Libé : Bondy blog applaudit le projet des actionnaires
"Il faut que Libé s’adapte à son époque !" assure dans sa tribune Nordine Nabili, le directeur du Bondy blog, qui applaudit le projet des actionnaires "contrairement aux autres rédactions parisiennes" et aux journalistes du titre qui ont accueilli ce projet "avec dédain". Et pour cause : de ce projet, ils en rêvent à Bondy ! Et Nabili rêve tout haut : "pensez un instant au plaisir, au tremplin que cela serait de faire tout ça dans un immeuble dessiné par Philippe Stark, entouré de start-upper, de think-tankers, de développeurs et d’innovateurs ! De faire de ce quartier the place to be, loin des salons des quartiers chics saturés de certitudes, pour gommer les frontières et les idées reçues, pour créer les conditions et attirer ainsi le tout Paris politique, économique et culturel." |
Le Bondy blog ? Maja Neskovic avait longuement suivi les journalistes de cette rédaction singulière. Créé en 2005 à l’initiative de journalistes suisses à l’heure des émeutes en banlieue, ce blog a ensuite été confié aux habitants de Bondy (Seine-Saint-Denis). Depuis près de dix ans maintenant, le Bondy blog continue d’informer sur la banlieue, mais pas que. Cette association forme aussi les jeunes au métier de journaliste et a su créer des liens avec l’Ecole de journalisme de Lille mais aussi le portail Yahoo! ou encore les chaînes LCP et France Ô pour des émissions télé. Et tout ça sans un rond, explique Nabili qui évoque, dans sa tribune, "des conditions précaires, avec des blogueurs payés au lance-pierre, des volontaires et des encadrants au SMIC". Joint par @si, le directeur du Bondy blog précise que l’association touche deux subventions publiques pour un total de 90 000 euros annuels. Ce maigre budget permet de payer deux mi-temps – Nabili et son assistante – et de rémunérer les piges des journalistes à hauteur de 40 euros.
"Bienvenue aux journalistes de Libé s'ils comprennent qu'il faut conquérir de nouveaux territoires"

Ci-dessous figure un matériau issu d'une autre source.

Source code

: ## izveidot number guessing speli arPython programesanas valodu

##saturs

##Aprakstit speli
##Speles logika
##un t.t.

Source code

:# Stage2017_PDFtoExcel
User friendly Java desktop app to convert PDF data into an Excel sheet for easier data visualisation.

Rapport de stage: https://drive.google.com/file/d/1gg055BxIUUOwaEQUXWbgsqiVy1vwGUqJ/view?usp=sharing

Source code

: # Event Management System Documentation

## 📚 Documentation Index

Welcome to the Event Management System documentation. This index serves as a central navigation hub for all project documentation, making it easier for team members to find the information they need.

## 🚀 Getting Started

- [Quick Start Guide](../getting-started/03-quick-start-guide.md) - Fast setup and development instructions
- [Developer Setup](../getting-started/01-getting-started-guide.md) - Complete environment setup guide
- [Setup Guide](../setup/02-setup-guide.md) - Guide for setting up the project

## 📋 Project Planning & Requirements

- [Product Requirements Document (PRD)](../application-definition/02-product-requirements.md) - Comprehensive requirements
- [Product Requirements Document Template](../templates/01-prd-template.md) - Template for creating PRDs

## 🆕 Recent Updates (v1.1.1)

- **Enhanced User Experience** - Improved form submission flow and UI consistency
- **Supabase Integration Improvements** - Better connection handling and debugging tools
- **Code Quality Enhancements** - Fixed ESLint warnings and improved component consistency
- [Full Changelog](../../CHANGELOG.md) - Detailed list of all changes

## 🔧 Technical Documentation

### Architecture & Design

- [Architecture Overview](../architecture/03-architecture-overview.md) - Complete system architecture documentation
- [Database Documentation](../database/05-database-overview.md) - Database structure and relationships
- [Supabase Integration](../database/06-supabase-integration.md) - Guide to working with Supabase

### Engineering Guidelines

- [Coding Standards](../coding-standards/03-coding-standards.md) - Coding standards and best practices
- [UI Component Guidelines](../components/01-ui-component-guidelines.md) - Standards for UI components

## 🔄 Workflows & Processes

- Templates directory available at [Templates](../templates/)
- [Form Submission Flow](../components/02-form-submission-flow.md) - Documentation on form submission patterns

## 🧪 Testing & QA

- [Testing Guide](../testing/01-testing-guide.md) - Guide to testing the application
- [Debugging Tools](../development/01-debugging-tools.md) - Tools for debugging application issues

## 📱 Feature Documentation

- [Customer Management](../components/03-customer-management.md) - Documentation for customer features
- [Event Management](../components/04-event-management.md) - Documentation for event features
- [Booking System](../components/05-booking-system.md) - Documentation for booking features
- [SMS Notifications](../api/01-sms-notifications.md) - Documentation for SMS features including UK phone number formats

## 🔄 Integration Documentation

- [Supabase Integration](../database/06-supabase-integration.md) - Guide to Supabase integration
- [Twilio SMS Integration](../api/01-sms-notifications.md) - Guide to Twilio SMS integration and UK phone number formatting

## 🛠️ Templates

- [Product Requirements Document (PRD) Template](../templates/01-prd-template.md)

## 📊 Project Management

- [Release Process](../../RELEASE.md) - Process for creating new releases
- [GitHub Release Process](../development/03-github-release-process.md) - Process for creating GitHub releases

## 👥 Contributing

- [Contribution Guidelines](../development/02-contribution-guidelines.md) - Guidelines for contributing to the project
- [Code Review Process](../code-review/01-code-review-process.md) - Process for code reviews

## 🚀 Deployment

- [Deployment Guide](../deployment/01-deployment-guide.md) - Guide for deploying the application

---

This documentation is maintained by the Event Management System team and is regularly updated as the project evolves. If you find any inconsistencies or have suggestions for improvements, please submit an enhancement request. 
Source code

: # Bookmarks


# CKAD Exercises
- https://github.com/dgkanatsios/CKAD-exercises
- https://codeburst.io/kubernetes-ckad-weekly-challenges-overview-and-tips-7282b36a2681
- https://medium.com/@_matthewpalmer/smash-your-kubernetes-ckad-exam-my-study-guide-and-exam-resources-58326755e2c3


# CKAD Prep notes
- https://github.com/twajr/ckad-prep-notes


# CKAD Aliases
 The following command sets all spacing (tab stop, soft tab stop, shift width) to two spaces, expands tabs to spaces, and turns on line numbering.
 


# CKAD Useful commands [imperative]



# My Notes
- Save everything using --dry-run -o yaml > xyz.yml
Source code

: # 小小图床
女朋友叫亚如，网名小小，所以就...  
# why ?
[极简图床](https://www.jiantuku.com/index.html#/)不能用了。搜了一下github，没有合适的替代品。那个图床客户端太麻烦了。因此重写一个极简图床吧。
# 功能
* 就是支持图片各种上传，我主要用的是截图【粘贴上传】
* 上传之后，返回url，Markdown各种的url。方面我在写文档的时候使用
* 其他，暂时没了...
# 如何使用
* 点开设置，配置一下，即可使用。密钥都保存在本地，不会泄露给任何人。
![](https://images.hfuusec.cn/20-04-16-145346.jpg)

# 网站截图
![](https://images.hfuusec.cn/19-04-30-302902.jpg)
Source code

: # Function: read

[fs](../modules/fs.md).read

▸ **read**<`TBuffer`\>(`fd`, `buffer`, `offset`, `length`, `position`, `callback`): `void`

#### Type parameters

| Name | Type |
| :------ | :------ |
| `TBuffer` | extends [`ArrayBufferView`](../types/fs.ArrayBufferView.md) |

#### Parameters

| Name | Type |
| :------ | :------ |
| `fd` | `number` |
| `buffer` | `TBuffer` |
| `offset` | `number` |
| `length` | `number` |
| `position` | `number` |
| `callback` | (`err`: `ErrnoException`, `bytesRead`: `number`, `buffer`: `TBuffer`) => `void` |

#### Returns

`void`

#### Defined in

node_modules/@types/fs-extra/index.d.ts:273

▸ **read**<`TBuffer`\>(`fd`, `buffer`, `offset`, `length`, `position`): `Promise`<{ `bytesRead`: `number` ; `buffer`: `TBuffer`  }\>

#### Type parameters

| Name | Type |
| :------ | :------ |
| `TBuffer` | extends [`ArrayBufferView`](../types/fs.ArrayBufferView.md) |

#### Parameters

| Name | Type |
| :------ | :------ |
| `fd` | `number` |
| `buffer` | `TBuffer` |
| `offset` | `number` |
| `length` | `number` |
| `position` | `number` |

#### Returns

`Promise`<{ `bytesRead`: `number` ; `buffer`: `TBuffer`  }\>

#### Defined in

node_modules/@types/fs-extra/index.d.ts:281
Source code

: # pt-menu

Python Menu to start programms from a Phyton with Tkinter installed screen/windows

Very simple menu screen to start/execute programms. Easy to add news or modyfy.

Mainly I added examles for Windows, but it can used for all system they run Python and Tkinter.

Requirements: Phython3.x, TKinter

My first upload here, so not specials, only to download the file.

Ce projet est donc, pour Nabili, une aubaine : "aussi lançons-nous un appel aux actionnaires de Libération de faire un pas de côté, de sortir des sentiers battus, d’oser accompagner le déplacement du centre de gravité de la capitale vers la périphérie. Bienvenue aussi aux journalistes de Libé s’ils comprennent que leur journalisme pourrait vite se retrouver sans objet maintenant que le public s’informe autrement, s’ils comprennent qu’il faut réinventer leur métier, conquérir de nouveaux territoires et tester de nouvelles narrations". Contrairement à ce que laisse entendre la tribune, Nabili n'invite pas l'ensemble de la rédaction à s'installer à Bondy mais convie plutôt des petits groupes de journalistes à venir travailler chez eux : "on aimerait se vivre comme une pouponnière et accueillir des journalistes du Monde ou même du Figaro. Aujourd'hui ce sont 350 journalistes installés à Paris qui font la pluie et le beau temps. Une corporation qui court les cocktails et fait courroie de transmission avec le pouvoir."
Cet appel aux actionnaires, doublé d'une invitation à investir Bondy – ville qui projette la création d’une "Cité des médias" – n’a pas trouvé preneur dans les colonnes de Libération : "j’ai bien sûr proposé cette tribune à Libé qui n’en a pas voulu. Oui j’ai la dent dure mais c’est parce que j’aime ce quotidien qui reste pour moi de référence. Mais je crois qu’il faut aller chercher l’argent ailleurs, et ce projet de restaurant, de Flore de XXIe siècle, est innovant". Pour Nabili, il faut le pousser plus loin en investissant en dehors de Paris : "ici, en banlieue, c’est l’Amérique, il y a tout à faire. Et Bondy, c’est Brooklyn ! On n’a pas de fric mais des idées". Pour le directeur, Bondy blog n’en est même pas à lever des fonds auprès d’investisseurs mais à lever de la psychologie : "il faut une envie politique et des prises de position qui permettent au journalisme de passer le périphérique". En cela Nabili veut croire à la nomination de Mathieu Gallet à la tête de Radio France : "il dit avoir des tas d’idées pour développer un service global. Nous l’attendons de pied ferme."